Stocks fell on Wednesday, threatening to end a string of gains, after Fitch Ratings cut Portugal's credit rating on deficit concerns in the latest sign of worsening sovereign debt problems in Europe.

The three major U.S. stock indexes slightly added to the session's losses after a weak auction of five-year U.S. Treasury notes.

Portugal's rating was lowered by one notch to AA-minus as diplomats said euro zone countries have not yet agreed on a safety net for heavily indebted Greece. Government debt problems in several European countries have weighed on markets for weeks.

The fear is that these issues spread from Portugal and Greece to other countries in the region, said Alan Lancz, president of an investment advisory firm in Toledo, Ohio.

There aren't any catalysts to keep us higher after the recent gains we've had, and investors are asking what's the next shoe to drop? What's the next country to fall?

The Dow Jones industrial average <.DJI> was down 44.37 points, or 0.41 percent, at 10,844.46. The Standard & Poor's 500 Index <.SPX> was down 5.72 points, or 0.49 percent, at 1,168.45. The Nasdaq Composite Index <.IXIC> was down 14.24 points, or 0.59 percent, at 2,401.00.

The downgrade pushed the dollar up against the euro, which in turn pressured commodities. May crude futures lost 1.5 percent to $80.66 per barrel, while Chevron Corp was one of the top drags on the Dow, off 1 percent to $74.03.

Crude oil was also weighed down as U.S. inventories rose nearly five times more than expected last week, a bearish sign for demand.

Before the weak Treasury note auction, the Dow and the S&P 500 were each down about 0.2 percent, while the Nasdaq was down about 0.4 percent.

Limiting losses in the Dow was Boeing Co , the index's top boost, which rose 0.7 percent to $72.69 after Macquarie Research upgraded the stock on prospects for improved revenue.

Bank of America Corp was the Dow's top percentage gainer, rising 2.4 percent to $17.55 after it said it plans to offer about $3 billion in loan forgiveness to about 45,000 troubled homeowners in an effort to prevent foreclosures when home values drop sharply below the amount owed.

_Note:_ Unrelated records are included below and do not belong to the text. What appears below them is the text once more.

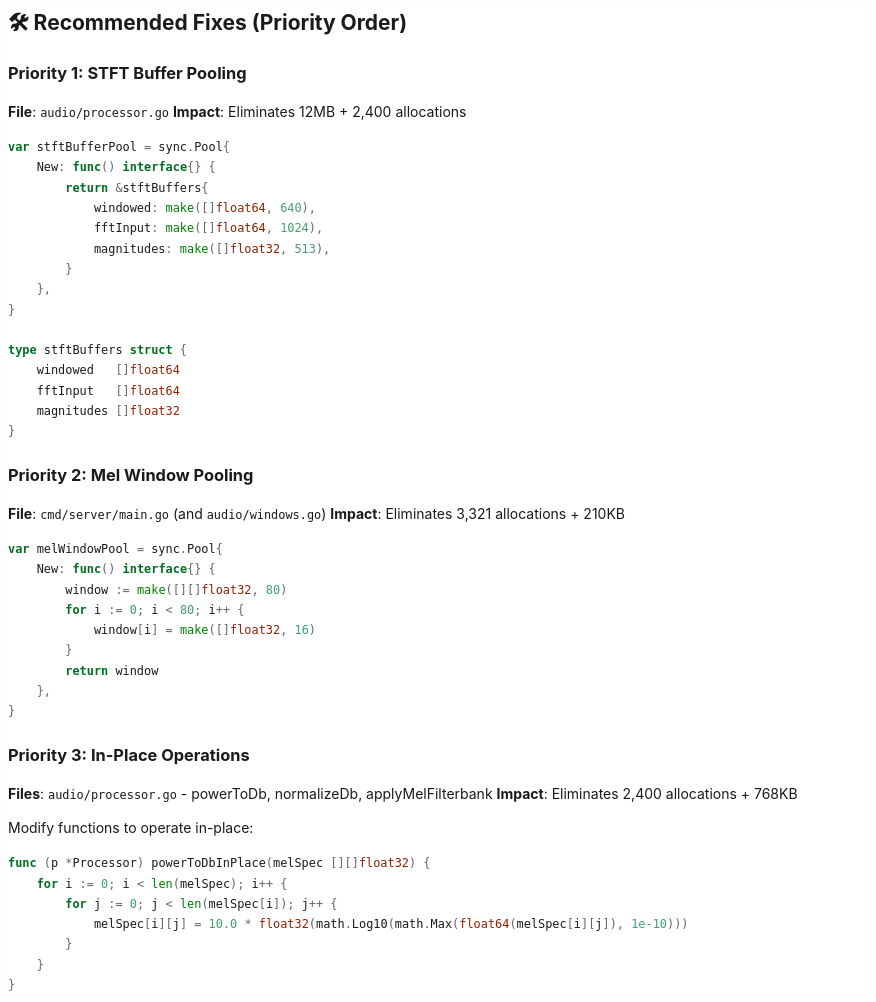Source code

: 
## 🛠️ Recommended Fixes (Priority Order)

### Priority 1: STFT Buffer Pooling
**File**: `audio/processor.go`
**Impact**: Eliminates 12MB + 2,400 allocations

```go
var stftBufferPool = sync.Pool{
    New: func() interface{} {
        return &stftBuffers{
            windowed: make([]float64, 640),
            fftInput: make([]float64, 1024),
            magnitudes: make([]float32, 513),
        }
    },
}

type stftBuffers struct {
    windowed   []float64
    fftInput   []float64
    magnitudes []float32
}
```

### Priority 2: Mel Window Pooling
**File**: `cmd/server/main.go` (and `audio/windows.go`)
**Impact**: Eliminates 3,321 allocations + 210KB

```go
var melWindowPool = sync.Pool{
    New: func() interface{} {
        window := make([][]float32, 80)
        for i := 0; i < 80; i++ {
            window[i] = make([]float32, 16)
        }
        return window
    },
}
```

### Priority 3: In-Place Operations
**Files**: `audio/processor.go` - powerToDb, normalizeDb, applyMelFilterbank
**Impact**: Eliminates 2,400 allocations + 768KB

Modify functions to operate in-place:
```go
func (p *Processor) powerToDbInPlace(melSpec [][]float32) {
    for i := 0; i < len(melSpec); i++ {
        for j := 0; j < len(melSpec[i]); j++ {
            melSpec[i][j] = 10.0 * float32(math.Log10(math.Max(float64(melSpec[i][j]), 1e-10)))
        }
    }
}
```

The biggest drag on the Nasdaq was Genzyme Corp , which fell 6.3 percent to $55.39 after it said the U.S. Food and Drug Administration will take enforcement action at one of its plants. Genzyme makes drugs to treat rare and chronic diseases.

Data released earlier in the day sent mixed signals about the economy, with new home sales unexpectedly falling to a record low in February but new orders for durable manufactured goods rising for a third straight month in February.

We've gotten several better-than-expected data points recently, which makes the home sales especially disappointing, Lancz said. That record low is just adding to the lack of buyers.

The session's declines follow the market's push to 18-month highs on Tuesday, with the Dow racking up a 10th day of gains out of the past 11 sessions.

For the month so far, the S&P 500 is up about 6 percent.